|Directional Movement System|
The Directional Movement System helps determine if an instrument is trending. It was developed by Welles Wilder. The system involves 5 indicators which are the Directional Movement Index (DX), the plus Directional Indicator (+DI), the minus Directional Indicator (-DI), the average Directional Movement (ADX) and the Directional movement rating (ADXR).
Wilder has taken the concept of direction down to the individual period level. For intra-day analysis, he compared current period with the previous period. If the trading range for current period extended primarily above previous period then directional movement was considered to be up. If it extended primarily below previous period’s range then directional movement was considered to be down. There are also rules for handling inside, outside and limit periods. He summarized this by stating that the directional movement is the largest part of current period’s range that lies outside previous period’s range.

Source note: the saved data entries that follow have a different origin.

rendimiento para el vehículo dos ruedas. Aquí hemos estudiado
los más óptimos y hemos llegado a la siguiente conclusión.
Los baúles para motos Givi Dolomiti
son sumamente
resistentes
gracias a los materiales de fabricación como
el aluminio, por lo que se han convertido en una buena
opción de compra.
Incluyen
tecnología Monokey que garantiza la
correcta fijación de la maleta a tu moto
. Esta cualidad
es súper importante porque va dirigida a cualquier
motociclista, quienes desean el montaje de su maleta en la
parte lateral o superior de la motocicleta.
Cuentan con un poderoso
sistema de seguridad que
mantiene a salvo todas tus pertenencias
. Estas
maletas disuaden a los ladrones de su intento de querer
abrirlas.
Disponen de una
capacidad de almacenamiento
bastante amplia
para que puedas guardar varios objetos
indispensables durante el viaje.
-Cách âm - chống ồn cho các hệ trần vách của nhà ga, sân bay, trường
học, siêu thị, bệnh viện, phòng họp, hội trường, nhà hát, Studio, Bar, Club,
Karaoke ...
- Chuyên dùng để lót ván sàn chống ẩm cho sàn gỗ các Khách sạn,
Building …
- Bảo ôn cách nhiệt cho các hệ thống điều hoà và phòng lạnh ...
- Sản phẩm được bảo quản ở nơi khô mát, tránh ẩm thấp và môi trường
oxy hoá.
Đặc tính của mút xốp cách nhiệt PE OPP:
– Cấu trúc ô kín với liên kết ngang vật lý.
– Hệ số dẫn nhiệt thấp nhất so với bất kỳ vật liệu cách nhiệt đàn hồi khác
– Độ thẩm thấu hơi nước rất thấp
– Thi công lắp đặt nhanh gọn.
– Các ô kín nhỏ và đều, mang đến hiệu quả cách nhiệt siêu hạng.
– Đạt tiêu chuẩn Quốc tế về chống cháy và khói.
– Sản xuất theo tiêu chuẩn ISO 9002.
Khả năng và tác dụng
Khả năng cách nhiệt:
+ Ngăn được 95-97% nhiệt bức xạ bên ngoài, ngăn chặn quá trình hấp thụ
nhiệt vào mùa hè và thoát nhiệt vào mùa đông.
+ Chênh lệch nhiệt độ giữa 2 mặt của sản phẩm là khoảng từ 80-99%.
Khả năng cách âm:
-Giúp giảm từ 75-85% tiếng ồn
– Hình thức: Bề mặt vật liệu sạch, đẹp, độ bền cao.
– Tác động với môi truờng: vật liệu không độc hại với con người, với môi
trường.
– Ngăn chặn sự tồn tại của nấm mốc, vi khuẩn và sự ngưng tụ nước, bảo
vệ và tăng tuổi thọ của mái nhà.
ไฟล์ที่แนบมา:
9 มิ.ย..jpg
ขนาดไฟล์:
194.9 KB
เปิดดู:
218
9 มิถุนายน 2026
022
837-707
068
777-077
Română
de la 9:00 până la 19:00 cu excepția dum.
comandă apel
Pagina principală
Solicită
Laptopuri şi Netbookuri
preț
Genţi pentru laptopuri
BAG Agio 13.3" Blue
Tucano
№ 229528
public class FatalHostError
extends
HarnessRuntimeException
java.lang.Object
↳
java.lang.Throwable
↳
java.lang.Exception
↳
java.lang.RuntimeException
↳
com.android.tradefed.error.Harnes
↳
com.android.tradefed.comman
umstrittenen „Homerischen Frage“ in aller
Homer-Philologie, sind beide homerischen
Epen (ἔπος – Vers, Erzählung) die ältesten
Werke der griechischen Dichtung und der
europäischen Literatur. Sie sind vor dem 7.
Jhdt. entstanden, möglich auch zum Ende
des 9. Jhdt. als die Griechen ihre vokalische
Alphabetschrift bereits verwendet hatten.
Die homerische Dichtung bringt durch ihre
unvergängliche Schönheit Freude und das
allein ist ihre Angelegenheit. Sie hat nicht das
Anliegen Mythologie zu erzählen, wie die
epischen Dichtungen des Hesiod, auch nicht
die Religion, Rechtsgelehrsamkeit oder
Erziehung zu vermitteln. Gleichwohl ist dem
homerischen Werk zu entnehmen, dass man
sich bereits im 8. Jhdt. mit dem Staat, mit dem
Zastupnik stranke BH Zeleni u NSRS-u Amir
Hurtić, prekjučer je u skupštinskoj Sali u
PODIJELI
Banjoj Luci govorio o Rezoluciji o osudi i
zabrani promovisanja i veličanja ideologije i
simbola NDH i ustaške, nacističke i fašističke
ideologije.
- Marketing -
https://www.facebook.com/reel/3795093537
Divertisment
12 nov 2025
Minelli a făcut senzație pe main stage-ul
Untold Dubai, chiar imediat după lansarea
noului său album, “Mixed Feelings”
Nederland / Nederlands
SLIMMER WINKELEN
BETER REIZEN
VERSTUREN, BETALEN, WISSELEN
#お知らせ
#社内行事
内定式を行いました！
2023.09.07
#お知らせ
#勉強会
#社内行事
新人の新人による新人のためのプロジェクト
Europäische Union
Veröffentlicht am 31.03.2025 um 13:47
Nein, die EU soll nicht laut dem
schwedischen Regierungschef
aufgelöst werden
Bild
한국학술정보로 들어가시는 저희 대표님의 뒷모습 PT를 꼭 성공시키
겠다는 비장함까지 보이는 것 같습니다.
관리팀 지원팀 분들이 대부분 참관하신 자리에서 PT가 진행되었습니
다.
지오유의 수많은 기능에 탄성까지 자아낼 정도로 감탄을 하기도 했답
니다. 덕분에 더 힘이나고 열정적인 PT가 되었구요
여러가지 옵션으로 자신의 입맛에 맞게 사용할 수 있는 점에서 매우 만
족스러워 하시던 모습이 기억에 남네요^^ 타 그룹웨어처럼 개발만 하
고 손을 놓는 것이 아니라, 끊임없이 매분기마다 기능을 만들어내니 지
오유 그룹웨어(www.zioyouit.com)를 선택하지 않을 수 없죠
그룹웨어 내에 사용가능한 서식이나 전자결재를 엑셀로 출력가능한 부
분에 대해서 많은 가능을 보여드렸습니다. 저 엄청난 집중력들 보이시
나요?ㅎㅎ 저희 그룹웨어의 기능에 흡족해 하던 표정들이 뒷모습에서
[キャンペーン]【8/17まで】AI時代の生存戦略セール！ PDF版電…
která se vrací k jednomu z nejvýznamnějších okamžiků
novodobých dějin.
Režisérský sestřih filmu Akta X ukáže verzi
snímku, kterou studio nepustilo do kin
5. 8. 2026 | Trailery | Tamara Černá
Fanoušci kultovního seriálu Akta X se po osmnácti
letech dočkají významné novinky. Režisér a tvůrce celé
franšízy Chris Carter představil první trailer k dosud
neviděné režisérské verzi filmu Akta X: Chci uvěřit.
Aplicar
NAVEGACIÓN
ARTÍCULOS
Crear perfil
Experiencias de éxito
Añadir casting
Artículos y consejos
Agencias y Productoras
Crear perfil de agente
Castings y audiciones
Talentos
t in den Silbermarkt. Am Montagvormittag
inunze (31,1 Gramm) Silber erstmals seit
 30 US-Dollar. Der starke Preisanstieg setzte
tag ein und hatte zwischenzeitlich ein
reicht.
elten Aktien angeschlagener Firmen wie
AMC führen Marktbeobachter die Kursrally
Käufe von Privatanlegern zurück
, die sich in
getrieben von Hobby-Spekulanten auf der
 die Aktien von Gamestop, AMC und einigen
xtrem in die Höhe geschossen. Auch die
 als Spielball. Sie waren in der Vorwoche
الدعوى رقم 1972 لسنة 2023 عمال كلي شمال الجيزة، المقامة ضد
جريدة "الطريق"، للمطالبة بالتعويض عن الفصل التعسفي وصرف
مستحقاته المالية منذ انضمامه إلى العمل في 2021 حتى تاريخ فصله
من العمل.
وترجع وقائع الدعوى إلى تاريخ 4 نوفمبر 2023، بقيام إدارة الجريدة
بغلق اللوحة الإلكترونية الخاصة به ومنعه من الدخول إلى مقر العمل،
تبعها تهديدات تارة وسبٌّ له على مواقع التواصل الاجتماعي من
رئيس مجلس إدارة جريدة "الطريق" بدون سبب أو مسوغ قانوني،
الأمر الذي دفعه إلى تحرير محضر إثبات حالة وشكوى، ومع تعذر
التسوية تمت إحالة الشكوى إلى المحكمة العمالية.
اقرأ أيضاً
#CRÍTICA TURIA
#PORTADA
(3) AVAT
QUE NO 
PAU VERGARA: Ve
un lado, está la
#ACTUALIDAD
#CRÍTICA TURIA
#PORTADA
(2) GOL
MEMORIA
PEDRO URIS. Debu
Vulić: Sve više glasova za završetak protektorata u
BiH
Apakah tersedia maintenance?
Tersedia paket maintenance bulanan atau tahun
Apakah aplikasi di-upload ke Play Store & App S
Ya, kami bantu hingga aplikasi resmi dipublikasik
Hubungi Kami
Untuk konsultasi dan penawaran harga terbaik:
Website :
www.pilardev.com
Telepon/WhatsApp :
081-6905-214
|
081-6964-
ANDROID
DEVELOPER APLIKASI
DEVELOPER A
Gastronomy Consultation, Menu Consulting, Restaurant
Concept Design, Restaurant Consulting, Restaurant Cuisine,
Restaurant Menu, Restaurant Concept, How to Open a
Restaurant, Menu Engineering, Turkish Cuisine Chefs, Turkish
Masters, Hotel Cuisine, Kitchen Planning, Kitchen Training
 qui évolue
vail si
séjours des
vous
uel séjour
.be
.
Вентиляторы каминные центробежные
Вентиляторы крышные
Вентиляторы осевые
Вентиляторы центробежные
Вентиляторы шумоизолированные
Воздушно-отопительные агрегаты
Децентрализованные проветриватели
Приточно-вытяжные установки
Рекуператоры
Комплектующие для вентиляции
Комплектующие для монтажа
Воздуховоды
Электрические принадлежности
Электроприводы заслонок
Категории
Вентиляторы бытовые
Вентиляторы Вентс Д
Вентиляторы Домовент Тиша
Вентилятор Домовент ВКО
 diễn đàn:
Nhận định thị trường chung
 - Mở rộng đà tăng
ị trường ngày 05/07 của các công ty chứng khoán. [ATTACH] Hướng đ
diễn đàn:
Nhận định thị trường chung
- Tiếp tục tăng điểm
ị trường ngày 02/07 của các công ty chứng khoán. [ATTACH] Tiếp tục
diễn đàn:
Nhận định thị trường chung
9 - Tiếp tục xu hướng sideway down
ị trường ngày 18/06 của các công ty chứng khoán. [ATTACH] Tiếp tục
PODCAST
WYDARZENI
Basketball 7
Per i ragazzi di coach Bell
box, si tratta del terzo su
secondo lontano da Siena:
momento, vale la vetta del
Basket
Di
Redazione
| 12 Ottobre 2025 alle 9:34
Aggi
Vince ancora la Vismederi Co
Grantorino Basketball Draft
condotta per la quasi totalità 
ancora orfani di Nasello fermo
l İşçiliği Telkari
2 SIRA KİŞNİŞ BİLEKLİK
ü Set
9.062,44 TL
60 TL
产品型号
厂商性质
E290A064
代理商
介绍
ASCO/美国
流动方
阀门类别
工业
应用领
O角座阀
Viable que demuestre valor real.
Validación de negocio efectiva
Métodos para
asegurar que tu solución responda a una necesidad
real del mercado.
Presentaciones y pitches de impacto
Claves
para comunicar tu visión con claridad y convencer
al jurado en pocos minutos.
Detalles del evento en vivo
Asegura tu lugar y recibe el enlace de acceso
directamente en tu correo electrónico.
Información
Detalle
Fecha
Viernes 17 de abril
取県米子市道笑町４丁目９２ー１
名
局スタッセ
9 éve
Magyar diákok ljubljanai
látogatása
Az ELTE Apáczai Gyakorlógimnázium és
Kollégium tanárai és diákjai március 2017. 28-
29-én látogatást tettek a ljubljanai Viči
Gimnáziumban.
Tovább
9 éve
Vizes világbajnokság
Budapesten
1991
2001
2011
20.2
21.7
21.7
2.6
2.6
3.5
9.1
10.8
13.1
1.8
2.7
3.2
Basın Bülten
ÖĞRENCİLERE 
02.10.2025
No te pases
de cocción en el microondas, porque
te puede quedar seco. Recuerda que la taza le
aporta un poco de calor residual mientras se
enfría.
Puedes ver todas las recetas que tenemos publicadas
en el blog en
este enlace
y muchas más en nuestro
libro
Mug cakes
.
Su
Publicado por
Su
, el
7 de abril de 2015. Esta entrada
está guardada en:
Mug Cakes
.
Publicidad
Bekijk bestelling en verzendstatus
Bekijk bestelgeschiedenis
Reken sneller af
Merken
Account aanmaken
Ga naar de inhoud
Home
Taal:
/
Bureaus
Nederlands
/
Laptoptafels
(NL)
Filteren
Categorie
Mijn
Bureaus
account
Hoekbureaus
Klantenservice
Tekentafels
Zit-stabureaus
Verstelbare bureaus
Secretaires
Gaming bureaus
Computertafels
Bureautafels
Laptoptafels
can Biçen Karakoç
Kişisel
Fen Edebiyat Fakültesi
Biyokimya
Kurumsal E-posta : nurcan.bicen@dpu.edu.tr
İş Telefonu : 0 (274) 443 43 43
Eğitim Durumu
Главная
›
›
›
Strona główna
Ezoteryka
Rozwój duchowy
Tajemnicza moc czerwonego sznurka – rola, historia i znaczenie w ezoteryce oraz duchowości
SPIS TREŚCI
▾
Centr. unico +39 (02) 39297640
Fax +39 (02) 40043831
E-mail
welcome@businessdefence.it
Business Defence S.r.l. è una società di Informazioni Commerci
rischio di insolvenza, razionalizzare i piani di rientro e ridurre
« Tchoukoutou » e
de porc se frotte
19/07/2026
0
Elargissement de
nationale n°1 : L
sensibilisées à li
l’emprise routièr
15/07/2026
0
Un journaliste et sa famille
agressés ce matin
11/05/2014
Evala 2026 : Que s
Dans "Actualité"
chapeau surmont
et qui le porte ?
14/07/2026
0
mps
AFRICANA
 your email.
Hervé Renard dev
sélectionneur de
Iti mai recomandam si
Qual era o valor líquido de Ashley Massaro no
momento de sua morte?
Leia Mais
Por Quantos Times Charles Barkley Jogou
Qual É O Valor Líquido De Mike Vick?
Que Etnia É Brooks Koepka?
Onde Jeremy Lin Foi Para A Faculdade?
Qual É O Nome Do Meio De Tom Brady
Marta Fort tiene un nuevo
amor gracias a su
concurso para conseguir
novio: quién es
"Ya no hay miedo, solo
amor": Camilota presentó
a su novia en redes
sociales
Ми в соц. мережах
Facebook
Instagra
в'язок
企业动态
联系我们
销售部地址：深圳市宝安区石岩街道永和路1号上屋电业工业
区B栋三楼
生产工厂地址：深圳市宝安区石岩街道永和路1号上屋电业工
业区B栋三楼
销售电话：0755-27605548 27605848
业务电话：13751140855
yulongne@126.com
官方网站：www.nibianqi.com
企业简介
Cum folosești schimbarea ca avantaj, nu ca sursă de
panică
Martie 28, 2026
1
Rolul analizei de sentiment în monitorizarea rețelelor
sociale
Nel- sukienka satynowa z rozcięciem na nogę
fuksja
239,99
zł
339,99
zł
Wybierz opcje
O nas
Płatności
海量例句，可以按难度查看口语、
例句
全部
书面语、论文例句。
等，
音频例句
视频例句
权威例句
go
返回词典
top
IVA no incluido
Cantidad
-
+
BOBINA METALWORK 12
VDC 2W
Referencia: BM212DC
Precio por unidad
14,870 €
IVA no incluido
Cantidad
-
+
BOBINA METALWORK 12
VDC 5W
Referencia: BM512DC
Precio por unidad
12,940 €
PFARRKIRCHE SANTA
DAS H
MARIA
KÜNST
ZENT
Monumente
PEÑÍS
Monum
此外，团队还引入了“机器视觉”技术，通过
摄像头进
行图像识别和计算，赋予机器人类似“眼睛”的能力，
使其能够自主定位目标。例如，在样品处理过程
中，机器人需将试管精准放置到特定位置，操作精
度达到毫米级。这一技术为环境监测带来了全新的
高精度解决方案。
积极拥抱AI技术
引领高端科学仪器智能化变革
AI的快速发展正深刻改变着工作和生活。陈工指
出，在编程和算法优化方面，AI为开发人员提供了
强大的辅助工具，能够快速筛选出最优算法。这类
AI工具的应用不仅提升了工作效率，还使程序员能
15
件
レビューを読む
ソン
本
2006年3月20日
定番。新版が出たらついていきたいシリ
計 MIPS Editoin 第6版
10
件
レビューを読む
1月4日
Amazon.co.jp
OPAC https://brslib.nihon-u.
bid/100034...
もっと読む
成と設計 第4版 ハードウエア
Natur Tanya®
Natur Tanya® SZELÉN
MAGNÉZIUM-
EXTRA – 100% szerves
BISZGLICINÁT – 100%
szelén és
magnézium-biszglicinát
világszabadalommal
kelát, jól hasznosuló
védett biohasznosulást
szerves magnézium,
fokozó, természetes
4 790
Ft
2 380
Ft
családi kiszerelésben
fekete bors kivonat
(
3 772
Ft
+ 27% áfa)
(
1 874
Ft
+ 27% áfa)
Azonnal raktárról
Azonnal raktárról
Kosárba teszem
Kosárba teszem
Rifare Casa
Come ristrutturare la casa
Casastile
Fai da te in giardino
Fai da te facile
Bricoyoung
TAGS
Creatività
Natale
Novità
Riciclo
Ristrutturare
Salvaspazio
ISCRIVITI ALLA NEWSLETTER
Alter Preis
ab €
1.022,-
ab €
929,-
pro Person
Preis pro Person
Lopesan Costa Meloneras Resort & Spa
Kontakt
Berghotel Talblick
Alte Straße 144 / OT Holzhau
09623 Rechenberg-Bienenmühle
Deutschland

The key feature of the Directional Movement System is that it first identifies whether the market is trending before providing signals for trading the trend. It measures the ability of bulls and bears to move price outside the previous period’s trading range
+DI measure positive, or upside, movement and the second line, -DI measures downward, or negative, movement. Wilder suggests buying when the +DI rises above the -DI and selling when the +DI falls below the -DI. The basic Directional Movement Trading system involves plotting the 14period +DI and the 14 period -DI on top of each other. When the +DI rises above the -DI, it is a bullish signal. A bearish signal occurs when the +DI falls below the -DI.